Cron ist ein Hintergrunddienst, der geplante Aufgaben, die durch das Kommando crontab eingerichtet wurden, abarbeitet. Er erledigt diese Aufgaben, indem er jede Minute aufwacht und überprüft ob es einen Cron-Job gibt, der ausgeführt werden muss.

Hinweis
Beachten Sie das "crontab" der Name einer Liste von Cron-Jobs sowie der Name für das Kommando zum editieren dieser Liste ist.

Der tatsächliche Cron

Es gibt einige Cron-Implementierungen, in Portage, aus denen Sie wählen können. Jeder dieser Implementierungen stellt die gleiche Schnittstelle, meistens crontab genannt, bereit. Außerdem gibt es eine Implementierung names Anacron, welche für Systeme gedacht ist, die nicht ununterbrochen laufen.

Es ist auch erwähnenswert, das alle Cron-Pakete vom paket sys-process/cronbase abhängig sind. Dies ist technisch nicht notwendig, bietet aber Cronähnliche Funktionen die die meisten Nutzer zu schätzen wissen.

Bevor wir anfangen mit Cron zu arbeten, müssen Sie sich entscheinden, welche Implementierung Sie nutzen möchten. Der Einfachheit halber, haben wir einige Informationen zu jeder Implementierung zusammengestellt.

Welcher Cron ist der richtige für mich?

Notiz
Emerge virtual/cron to install Gentoo's default cron implementation.

vixie-cron

Vixie-cron ist eine voll ausgestattet Cron-Implementierung, die auf dem SysV-Cron basierd. Jeder Benutzer hat seinen eigenen crontab und es ist erlaubt eigene Umgebungsvariablen inerhalb des crontabs zu erstellen. Im Gegensatz zu den anderen Cron-Implementierungen stellt Vixie-Cron Unterstützung für SELinux und PAM bereit. Vixie-Cron unterstütz weniger Architekturen wie Dcron aber mehr wie Fcron.

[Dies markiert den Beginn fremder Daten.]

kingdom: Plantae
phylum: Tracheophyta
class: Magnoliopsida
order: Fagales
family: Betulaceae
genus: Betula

Funktionen von sys-process/vixie-cron:

  • Unterstützung von SELinux
  • Unterstützung von PAM /etc/security/limits.conf
  • Setzen von Umgebungsvariablen in crontabs (PATH, SHELL, HOME, usw.)
  • Jeder Benutzer kann seinen eigenen crontab erstellen; der Zugriff wird übercron.allow und cron.deny gesteuert

cronie

Cronie (sys-process/cronie) ist eine Abspaltung von vixie-cron, die von Fedora erstellt wurde. Da es eine Abspaltung ist, hat cronie die gleichen Funktionen wie vixie-cron. Zusätzlich kommt cronie mit einer anacron-Implementierung, die mit der USE-Flag "anacron" aktiviert werden muss.

dcron (Dillon's Cron)

Dcron bietet eine einfache, elegante und sichere Implementierung von cron. Es ist nicht erlaubt Umgebungsvariaben in crontabs zu nutzen und alle Cron-Jobs werden von /bin/sh ausgeführt. Wie bei vixie-cron hat jeder Benutzer seinen eigenen crontab.

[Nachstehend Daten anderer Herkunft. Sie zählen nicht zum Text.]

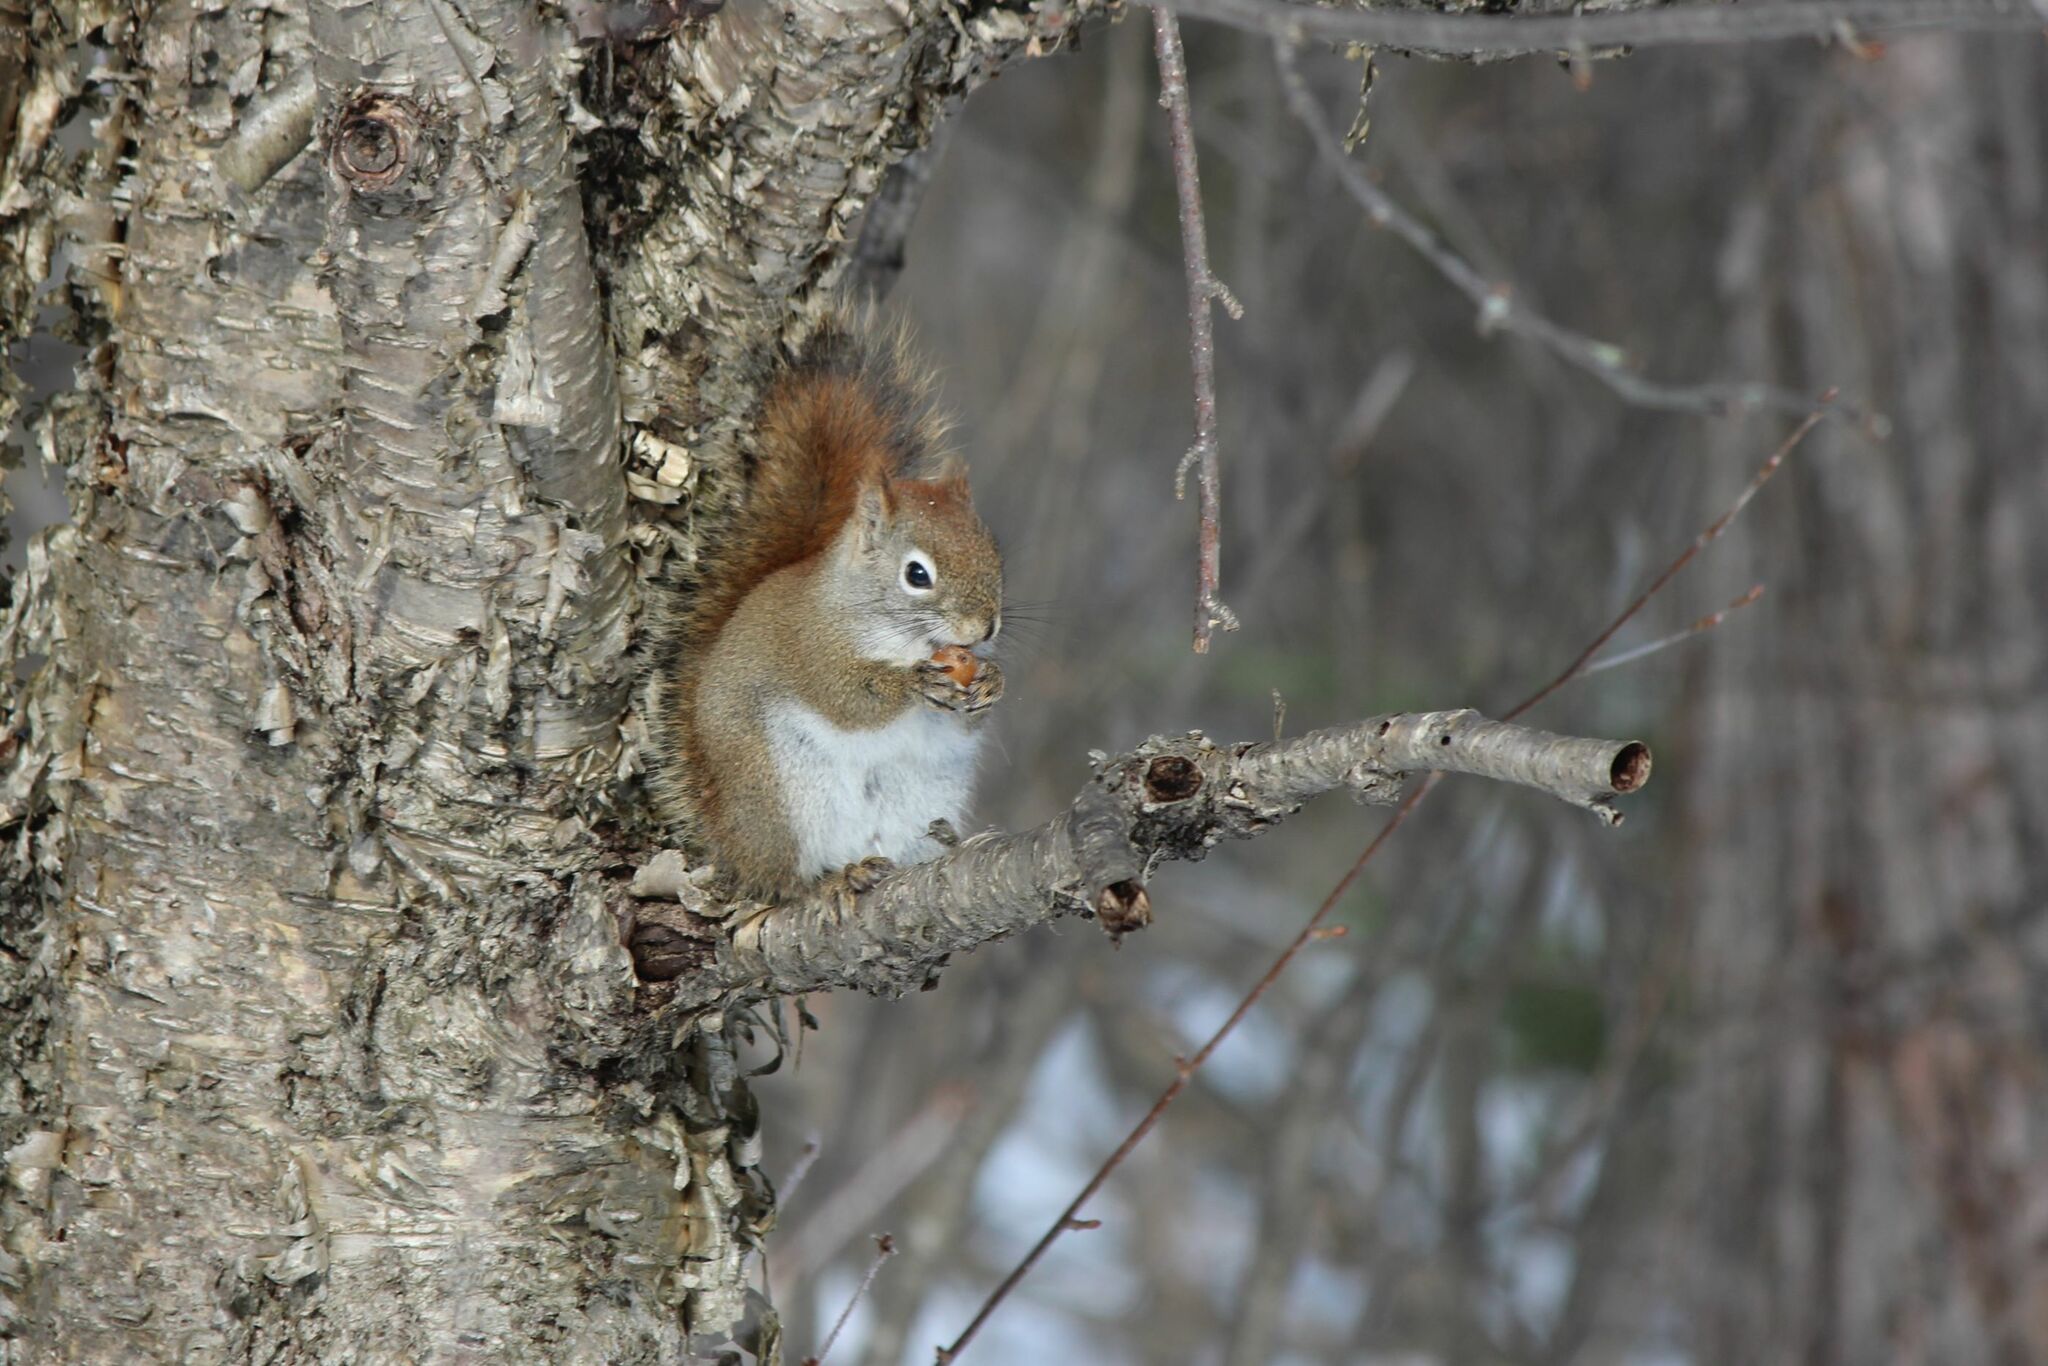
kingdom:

Funktionen von sys-process/dcron:

  • Schnell, einfach und frei von unnötigen Funktionen
  • Zugriff auf crontab ist limitiert auf die cron-Gruppe

fcron

Fcron Ziel ist es, vixie-cron und anacron zu ersetzen. Es wurde für Systeme entworfen, die nicht ständig laufen und es ist vollgepackt mit extra Funktionen. Es bietet Aufgaben-Starteinschränkungen, Aufgaben-Serialisierungs-Steuerelemente, die Fähigkeit nice-Werte an Aufgaben zu vergeben und die Fähigkeit Aufgaben beim Systemstart auszuführen. Lesen Sie fcron's home page für mehr Informationen.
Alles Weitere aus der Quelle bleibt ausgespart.